§ Exercise text
== == ==

The writer blamed all of this on “Reaganism” and the GOP, an accusation that vastly over-simplified the complexities of social outcomes. (That said, I agree that the rise of populism and the takeover of the Republican Party by radically Rightwing extremists Is hugely implicated.)

What caught my attention was the post’s reminder of a 1971 memorandum written to the U.S. Chamber of Commerce by former Supreme Court Justice Lewis Powell prior to his elevation to the Court. Historians and political scientists have noted the influence of that memorandum on businesses seeking to influence government policies in ways that would benefit their bottom lines.

Powell asserted that “leftists” — whom he defined as “middle class socialists and communist sympathizers” — had taken over the “government, universities, the Supreme Court, and our media.”

Current examples of the impotency of business, and of the near-contempt with which businessmen’s views are held, are the stampedes by politicians to support almost any legislation related to ‘consumerism’ or to the ‘environment….

== == ==

§ Stored data entries
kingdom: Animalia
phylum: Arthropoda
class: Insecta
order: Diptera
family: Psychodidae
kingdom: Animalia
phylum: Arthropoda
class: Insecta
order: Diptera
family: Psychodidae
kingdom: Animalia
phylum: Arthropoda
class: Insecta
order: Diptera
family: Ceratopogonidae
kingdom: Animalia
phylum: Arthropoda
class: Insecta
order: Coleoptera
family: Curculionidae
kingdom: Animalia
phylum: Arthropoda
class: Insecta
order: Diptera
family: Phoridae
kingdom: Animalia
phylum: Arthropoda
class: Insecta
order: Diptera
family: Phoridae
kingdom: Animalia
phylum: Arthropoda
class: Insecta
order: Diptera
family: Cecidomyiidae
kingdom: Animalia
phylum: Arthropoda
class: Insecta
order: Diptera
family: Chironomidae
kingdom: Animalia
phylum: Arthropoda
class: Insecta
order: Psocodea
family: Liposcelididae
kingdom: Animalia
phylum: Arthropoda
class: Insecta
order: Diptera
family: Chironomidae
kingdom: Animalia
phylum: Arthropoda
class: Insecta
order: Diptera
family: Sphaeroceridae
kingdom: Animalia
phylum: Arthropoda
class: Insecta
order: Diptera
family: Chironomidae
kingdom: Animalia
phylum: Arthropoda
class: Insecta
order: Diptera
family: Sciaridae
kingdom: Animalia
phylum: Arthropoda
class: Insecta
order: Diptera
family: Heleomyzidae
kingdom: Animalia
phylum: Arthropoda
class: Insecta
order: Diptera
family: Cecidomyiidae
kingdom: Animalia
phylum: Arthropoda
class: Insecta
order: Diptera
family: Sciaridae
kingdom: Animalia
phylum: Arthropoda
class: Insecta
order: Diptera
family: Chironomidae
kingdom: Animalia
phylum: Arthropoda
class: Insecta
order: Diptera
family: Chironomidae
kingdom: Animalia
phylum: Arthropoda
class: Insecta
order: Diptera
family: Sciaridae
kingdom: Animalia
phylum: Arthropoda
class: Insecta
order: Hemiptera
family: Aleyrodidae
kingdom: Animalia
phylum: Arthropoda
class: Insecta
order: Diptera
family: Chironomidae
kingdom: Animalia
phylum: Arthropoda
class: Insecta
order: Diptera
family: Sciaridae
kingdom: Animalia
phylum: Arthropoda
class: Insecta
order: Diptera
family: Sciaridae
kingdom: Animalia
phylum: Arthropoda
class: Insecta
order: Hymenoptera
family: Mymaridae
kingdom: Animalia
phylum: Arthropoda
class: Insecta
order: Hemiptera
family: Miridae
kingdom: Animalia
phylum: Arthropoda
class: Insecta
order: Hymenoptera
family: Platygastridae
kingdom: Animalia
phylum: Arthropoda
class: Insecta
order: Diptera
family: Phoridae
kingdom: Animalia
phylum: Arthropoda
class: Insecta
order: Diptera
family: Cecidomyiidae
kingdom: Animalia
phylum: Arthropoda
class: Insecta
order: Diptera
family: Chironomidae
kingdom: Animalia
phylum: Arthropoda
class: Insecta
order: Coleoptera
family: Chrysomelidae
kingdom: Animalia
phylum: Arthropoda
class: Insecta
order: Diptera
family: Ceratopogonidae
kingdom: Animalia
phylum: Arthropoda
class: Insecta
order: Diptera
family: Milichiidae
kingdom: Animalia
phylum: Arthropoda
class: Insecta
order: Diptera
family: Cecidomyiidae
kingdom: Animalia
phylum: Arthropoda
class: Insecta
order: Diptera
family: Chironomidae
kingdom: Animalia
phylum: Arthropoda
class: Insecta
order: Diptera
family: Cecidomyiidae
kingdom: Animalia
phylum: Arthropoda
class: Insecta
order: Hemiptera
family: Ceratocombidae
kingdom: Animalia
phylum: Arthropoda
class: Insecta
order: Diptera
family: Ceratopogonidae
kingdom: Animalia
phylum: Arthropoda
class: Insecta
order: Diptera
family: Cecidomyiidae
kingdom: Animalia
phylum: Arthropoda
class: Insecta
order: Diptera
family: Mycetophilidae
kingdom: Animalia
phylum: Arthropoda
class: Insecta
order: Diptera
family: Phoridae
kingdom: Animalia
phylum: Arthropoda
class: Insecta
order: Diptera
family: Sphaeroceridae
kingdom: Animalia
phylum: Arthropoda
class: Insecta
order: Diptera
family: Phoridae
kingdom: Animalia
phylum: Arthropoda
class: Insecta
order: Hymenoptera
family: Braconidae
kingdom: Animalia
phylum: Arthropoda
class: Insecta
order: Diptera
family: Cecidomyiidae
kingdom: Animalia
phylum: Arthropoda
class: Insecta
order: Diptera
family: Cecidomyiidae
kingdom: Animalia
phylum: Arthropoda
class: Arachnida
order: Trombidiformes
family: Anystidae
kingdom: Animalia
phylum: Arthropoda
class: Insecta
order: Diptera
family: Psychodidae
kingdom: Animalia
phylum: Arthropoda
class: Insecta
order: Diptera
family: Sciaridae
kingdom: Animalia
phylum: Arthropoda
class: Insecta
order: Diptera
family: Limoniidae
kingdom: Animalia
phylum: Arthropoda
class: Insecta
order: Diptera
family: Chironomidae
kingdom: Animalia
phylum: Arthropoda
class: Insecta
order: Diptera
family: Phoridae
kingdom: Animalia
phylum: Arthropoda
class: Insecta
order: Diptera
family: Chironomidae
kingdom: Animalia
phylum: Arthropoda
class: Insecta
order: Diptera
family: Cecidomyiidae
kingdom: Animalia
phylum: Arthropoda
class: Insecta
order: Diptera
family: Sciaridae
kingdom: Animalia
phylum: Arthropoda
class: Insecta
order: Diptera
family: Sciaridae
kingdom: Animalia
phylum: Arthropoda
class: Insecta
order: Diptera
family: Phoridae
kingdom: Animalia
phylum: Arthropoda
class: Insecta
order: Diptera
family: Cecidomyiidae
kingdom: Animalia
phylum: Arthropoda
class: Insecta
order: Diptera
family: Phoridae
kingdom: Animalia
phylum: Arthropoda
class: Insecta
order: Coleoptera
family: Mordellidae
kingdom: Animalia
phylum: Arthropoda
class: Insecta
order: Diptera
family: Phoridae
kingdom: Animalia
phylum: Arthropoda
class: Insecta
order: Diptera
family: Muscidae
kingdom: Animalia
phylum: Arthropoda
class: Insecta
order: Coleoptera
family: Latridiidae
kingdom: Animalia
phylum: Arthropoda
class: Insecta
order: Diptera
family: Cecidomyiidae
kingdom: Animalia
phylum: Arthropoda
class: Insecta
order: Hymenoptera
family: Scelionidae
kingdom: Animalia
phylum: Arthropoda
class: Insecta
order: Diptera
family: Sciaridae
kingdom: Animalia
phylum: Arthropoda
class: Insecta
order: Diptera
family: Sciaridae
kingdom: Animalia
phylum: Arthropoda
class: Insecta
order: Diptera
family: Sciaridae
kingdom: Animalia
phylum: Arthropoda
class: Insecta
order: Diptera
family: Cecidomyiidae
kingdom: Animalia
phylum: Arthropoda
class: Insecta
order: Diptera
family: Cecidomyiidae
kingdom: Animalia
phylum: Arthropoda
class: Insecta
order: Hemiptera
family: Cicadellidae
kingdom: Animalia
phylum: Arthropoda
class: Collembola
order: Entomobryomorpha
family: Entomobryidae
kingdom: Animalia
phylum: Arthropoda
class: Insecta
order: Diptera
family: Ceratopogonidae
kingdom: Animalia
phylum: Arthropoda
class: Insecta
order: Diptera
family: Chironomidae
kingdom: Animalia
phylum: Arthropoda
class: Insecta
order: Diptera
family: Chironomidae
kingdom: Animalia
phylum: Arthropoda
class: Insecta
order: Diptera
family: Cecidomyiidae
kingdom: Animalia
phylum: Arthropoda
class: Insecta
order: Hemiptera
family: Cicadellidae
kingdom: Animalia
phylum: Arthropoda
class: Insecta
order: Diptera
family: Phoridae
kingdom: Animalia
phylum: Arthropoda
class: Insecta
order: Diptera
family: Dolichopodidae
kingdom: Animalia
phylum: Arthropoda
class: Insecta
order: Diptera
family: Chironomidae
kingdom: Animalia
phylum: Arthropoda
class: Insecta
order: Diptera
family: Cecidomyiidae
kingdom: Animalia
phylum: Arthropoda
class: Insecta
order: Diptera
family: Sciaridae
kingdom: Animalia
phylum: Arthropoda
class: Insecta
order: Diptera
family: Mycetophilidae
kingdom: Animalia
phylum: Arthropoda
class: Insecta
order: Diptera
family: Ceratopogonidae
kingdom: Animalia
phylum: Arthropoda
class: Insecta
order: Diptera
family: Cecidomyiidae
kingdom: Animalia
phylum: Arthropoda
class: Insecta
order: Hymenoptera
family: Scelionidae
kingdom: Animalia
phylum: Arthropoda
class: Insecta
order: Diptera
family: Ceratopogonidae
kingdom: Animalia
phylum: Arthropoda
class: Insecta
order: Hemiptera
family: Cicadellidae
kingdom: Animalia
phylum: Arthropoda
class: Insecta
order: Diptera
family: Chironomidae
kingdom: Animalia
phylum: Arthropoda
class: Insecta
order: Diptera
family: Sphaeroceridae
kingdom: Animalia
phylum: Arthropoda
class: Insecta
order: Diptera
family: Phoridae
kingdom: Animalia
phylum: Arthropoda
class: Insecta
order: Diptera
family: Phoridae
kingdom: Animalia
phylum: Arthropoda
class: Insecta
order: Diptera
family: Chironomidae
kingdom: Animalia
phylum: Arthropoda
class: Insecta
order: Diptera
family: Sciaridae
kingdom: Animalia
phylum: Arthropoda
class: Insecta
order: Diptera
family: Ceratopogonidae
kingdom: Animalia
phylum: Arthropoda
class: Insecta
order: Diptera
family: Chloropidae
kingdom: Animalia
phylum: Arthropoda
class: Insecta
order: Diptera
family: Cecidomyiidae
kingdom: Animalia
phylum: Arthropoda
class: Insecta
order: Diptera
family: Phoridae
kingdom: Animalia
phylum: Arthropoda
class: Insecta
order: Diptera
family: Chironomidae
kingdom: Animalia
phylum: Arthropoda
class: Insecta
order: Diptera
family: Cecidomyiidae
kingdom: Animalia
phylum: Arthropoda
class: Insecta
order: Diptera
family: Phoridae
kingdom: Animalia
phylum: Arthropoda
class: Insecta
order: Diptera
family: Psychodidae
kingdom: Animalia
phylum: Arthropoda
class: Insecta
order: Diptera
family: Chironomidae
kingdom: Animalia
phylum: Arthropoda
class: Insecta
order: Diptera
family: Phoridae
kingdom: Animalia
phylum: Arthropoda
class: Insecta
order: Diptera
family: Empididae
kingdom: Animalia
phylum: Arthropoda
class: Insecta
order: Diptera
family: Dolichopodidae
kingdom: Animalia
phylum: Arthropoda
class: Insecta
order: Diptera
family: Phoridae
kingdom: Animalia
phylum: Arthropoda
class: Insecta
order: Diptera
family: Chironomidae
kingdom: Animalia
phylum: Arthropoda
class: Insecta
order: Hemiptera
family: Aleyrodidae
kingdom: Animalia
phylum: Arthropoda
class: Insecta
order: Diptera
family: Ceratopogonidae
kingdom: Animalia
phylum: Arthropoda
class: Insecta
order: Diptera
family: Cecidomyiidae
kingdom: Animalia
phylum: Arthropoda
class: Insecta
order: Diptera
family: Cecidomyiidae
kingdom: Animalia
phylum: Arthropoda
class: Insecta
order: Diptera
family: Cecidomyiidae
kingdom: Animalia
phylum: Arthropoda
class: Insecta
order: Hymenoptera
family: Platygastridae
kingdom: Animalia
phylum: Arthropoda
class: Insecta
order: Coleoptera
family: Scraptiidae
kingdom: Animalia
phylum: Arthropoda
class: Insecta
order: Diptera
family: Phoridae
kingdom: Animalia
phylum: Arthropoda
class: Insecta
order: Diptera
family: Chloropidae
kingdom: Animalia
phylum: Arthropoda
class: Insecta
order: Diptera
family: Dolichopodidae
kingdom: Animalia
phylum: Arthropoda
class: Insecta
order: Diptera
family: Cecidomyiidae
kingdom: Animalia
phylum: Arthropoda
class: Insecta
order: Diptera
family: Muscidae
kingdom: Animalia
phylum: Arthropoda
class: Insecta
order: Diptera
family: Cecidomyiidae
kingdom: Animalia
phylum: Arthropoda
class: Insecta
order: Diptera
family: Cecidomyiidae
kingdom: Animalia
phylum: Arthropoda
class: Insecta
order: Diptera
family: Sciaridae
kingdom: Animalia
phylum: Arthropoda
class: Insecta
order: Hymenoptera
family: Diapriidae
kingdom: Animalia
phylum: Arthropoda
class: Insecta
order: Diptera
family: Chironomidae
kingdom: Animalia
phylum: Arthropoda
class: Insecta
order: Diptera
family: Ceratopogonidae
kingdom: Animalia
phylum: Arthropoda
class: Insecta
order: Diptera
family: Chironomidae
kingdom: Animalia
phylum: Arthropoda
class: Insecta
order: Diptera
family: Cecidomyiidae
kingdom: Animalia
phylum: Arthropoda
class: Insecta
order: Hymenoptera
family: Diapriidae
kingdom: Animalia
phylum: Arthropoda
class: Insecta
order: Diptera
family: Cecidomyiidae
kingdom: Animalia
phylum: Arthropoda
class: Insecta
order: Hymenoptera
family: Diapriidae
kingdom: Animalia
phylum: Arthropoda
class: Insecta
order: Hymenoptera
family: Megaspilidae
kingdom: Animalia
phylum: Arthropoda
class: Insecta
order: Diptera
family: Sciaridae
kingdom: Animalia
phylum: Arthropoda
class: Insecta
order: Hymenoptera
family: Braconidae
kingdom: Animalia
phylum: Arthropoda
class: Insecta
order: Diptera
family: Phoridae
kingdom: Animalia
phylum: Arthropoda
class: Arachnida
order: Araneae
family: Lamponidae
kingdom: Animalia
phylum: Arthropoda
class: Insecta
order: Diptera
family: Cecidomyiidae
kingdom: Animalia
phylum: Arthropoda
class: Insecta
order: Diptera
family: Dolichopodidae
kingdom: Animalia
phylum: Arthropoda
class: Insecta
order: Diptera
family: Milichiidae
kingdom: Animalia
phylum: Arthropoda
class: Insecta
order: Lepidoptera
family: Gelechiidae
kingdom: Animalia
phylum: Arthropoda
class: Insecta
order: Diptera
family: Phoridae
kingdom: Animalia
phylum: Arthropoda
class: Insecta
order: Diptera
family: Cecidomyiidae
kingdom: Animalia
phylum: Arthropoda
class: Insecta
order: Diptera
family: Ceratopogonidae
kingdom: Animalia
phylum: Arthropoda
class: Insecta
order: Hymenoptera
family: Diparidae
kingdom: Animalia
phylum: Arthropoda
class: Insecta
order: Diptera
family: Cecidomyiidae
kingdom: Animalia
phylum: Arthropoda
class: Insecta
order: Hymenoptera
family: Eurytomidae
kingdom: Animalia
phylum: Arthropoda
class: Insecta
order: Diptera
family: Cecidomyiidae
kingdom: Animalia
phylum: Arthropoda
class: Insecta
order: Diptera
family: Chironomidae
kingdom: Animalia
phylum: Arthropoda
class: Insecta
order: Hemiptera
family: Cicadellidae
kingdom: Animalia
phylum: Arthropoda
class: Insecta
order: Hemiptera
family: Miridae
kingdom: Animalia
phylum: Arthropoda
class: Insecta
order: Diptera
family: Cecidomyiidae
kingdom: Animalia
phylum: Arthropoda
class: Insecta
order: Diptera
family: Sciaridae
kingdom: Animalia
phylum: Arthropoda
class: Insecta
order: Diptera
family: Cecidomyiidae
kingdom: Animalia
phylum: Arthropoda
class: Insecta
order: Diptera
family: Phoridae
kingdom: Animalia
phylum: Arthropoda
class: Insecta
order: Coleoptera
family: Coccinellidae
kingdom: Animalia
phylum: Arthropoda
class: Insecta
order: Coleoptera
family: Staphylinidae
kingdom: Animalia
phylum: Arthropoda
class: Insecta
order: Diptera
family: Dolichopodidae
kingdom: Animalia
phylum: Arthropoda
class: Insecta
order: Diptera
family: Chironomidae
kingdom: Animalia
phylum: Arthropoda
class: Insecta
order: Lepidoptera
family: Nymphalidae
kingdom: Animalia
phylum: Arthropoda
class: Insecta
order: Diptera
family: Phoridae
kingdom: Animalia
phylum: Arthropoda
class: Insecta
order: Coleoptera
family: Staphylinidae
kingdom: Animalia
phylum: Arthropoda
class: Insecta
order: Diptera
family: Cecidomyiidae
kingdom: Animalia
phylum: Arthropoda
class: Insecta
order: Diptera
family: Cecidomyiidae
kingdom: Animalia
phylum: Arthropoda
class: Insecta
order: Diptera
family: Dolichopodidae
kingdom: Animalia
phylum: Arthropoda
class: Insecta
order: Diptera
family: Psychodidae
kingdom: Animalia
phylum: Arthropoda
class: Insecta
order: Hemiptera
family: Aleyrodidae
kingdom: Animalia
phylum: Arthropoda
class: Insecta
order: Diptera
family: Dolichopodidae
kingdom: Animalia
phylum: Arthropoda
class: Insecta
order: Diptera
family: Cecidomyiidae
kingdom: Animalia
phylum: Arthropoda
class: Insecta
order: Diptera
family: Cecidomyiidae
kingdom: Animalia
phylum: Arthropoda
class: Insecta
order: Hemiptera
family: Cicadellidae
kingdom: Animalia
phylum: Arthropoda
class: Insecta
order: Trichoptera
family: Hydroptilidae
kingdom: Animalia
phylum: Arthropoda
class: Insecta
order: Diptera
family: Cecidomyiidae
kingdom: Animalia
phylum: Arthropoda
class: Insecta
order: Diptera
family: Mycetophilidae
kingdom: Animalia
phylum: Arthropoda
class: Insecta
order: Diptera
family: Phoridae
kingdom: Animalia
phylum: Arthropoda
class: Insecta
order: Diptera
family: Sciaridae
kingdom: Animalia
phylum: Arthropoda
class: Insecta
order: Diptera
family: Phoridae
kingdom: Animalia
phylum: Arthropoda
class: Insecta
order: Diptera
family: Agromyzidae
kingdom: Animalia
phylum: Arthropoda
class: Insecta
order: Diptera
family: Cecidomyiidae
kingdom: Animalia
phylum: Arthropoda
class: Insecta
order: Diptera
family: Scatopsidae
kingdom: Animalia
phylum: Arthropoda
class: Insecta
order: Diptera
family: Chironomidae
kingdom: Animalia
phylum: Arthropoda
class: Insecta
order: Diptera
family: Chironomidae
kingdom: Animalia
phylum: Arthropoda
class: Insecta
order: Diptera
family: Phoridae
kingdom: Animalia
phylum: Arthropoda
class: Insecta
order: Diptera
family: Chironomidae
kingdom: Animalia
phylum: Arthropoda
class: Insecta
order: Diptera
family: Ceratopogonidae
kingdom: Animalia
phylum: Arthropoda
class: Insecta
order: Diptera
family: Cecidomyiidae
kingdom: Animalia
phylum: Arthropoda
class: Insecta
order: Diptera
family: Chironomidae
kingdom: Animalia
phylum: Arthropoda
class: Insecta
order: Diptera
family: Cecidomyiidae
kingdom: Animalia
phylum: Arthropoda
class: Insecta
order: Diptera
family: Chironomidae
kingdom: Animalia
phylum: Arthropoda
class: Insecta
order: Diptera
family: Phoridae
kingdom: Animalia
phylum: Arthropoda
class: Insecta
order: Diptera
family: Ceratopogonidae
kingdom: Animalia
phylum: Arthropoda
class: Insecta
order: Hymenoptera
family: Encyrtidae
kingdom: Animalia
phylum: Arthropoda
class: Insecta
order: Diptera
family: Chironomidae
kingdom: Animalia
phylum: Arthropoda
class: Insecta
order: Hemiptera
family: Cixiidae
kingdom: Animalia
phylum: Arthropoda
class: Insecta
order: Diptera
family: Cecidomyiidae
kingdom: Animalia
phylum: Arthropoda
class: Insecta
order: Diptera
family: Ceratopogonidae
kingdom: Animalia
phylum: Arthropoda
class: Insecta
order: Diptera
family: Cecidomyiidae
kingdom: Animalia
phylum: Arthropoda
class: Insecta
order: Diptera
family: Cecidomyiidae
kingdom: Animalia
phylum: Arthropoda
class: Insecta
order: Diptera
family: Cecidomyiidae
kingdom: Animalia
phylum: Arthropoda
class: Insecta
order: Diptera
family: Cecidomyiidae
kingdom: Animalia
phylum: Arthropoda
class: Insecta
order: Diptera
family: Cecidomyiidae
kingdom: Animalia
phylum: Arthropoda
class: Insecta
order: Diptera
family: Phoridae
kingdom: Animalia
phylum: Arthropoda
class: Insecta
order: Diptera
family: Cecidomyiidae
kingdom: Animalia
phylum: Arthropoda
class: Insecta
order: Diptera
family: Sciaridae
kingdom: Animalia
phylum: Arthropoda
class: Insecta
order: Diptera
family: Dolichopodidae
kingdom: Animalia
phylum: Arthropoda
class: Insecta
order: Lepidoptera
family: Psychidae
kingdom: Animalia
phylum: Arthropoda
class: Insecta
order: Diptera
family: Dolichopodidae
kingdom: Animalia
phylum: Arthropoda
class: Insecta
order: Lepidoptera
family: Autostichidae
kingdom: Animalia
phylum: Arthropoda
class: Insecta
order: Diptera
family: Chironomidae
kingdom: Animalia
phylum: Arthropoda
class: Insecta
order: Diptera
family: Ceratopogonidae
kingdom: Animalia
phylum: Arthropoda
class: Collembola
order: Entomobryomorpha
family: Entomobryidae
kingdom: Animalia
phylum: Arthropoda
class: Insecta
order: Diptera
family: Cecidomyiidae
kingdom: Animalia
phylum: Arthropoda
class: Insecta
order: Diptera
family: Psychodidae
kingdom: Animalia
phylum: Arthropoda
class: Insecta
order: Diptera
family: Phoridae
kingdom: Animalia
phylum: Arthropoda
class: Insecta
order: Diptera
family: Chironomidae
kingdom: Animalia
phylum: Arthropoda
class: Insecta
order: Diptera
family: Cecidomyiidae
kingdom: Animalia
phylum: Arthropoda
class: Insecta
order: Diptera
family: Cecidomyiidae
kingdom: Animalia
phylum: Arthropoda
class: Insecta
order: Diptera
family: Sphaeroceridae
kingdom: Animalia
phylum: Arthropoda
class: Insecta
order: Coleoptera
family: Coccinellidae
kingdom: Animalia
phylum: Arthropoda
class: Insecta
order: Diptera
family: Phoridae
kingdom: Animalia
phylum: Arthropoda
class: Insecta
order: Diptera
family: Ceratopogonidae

== == ==

§ Work order 1
Translate this sentence from the commentary on the Powell memorandum into Spanish: "Historians and political scientists have noted the influence of that memorandum on businesses seeking to influence government policies in ways that would benefit their bottom lines."
§ Work order 2
From the commentary on the Powell memorandum, extract the stretch from "Current examples of" through "to the ‘environment….".

§ Written answer 1
Los historiadores y los politólogos han señalado la influencia de ese memorando en las empresas que buscaban influir en las políticas gubernamentales de maneras que beneficiaran sus resultados económicos.

§ Written answer 2
Current examples of the impotency of business, and of the near-contempt with which businessmen’s views are held, are the stampedes by politicians to support almost any legislation related to ‘consumerism’ or to the ‘environment….